Her parents already onto the talk of how in the world Sunghoon had gotten Pneumonia. They only had that down in the slums and that surely wasn't a place their family got sighted. However, at one point it went quiet and her dad had realized a suspicious pattern.

"He's been seeing the baker girl, hasn't he?" her dad questioned and looked over at Jiyeon, "do you know anything about it?"

"If he had, could you blame him?" Jiyeon questioned and folded her hands in front of herself, clutching her gloves tightly.

"She was a baker," her mom reminded sternly, "he shouldn't go among their sorts."

"He loved her," Jiyeon sternly spoke.

"She was a lower class," her dad reasoned.

"He was in love with him, and class does not determine such things. You know that very well," Jiyeon insisted and pressed her lips tightly together.

"Of couse it's her fault he's dead," her mom shook her head in disbelief, barely even looking like she was in sorrow over the loss of her son. She and her husband was more concerned about the family name than anything else.

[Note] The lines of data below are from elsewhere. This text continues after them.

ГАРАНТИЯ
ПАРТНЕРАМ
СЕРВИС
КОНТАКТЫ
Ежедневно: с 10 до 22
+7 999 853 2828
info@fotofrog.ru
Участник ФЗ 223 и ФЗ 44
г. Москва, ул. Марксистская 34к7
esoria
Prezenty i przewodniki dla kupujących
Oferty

"Her fault?" Jiyeon questioned in bewilderment, "this is your fault! Soomin would've never had gotten sick if you let her and Sunghoon marry last year, like they wanted to. If Soomin never was sick neither would've Sunghoon have been. I don't have a brother anymore, because of you!"

That was the last time the Park parents saw any of their children. Jiyeon never informed them of her brother's funeral once she had it planned. Barely anyone was invited, but she made sure he got the grave right beside Soomin's, ensuring they would stay together even in death. Let them dream about pirates and the sea alongside one another.

As time went on, she dreamed they had their happy ever after on the sea as well. At leats happy in some sense, the happiest she could make it with the last bit of sanity she had left in her as time passed on.